Bob Martin’s Clean Code Tip of the Week #10 was “Avoid Too Many Arguments.” That seems fair enough, but why is it that you hear things like “functions rarely have an arity greater than one.” There are two primary issues at play here.
1. Function inputs can be represented as composite types so that every argument is reduced to one.
2. Functions can be curried so that functions have one argument and returns another function (which has one argument and continues until the full chain is unraveled).
When closures occur, number one is sure to follow to capture the variables used within the lambda expression. The important thing to note is that although the compiler is taking care of the closure, human readers of the code are still experiencing many arguments. Uncle Bob’s tip should still be followed.

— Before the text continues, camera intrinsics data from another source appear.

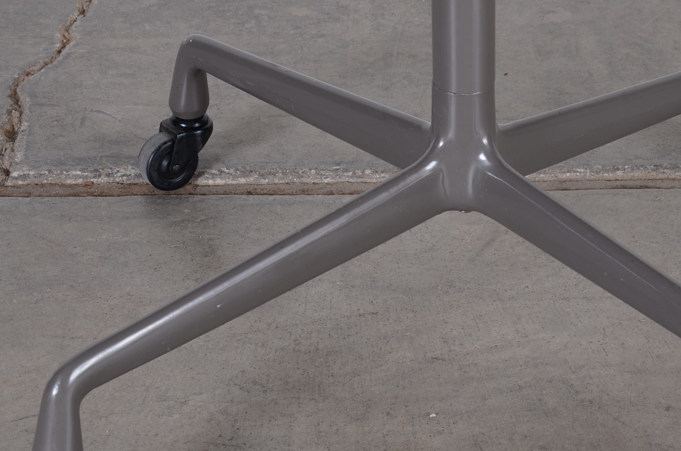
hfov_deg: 18.6
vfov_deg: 12.4
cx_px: 446
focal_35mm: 110
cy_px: 302
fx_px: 2076
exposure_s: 1/100
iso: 100
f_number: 10
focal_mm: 52
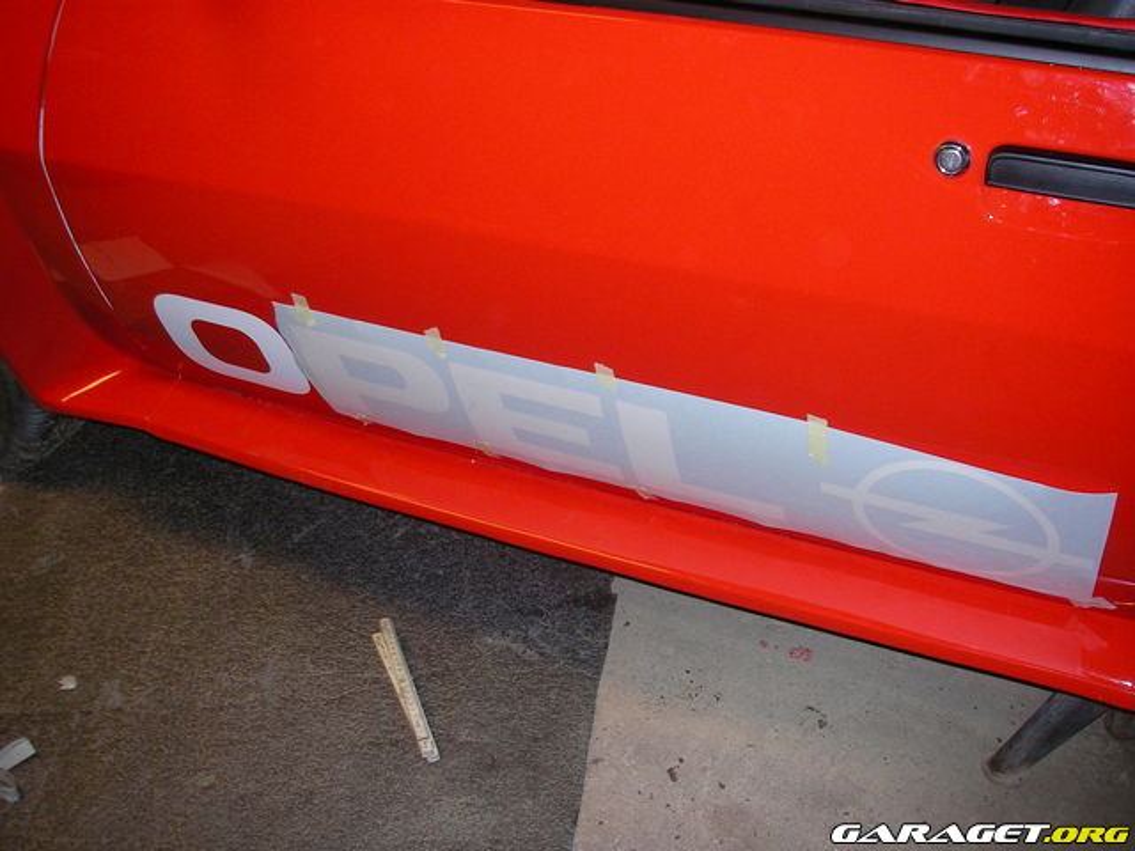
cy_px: 426
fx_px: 1246
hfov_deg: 49.0
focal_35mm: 38
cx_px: 568
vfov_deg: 37.7
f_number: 3.3
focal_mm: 6.3
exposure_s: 1/30
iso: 100
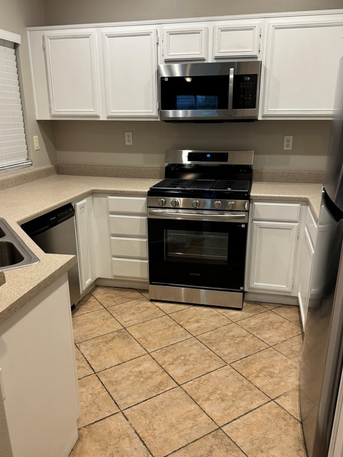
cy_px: 242
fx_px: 383
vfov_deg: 61.6
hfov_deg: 48.3
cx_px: 172
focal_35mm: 29
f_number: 1.78
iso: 160
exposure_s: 1/60
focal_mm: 6.76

Number two is a powerful language feature, but it suffers from the same issue as above.
Lower arity also occurs when side effects from other external sources (such as system variables) are resulting in affected out with fewer arguments. This is undesirable, but sometimes necessary.
As always, keep your code readable and maintainable. Strive for lower arity, but don’t let it break you. Besides, I’d rather you call it “binary” than “arity 2.”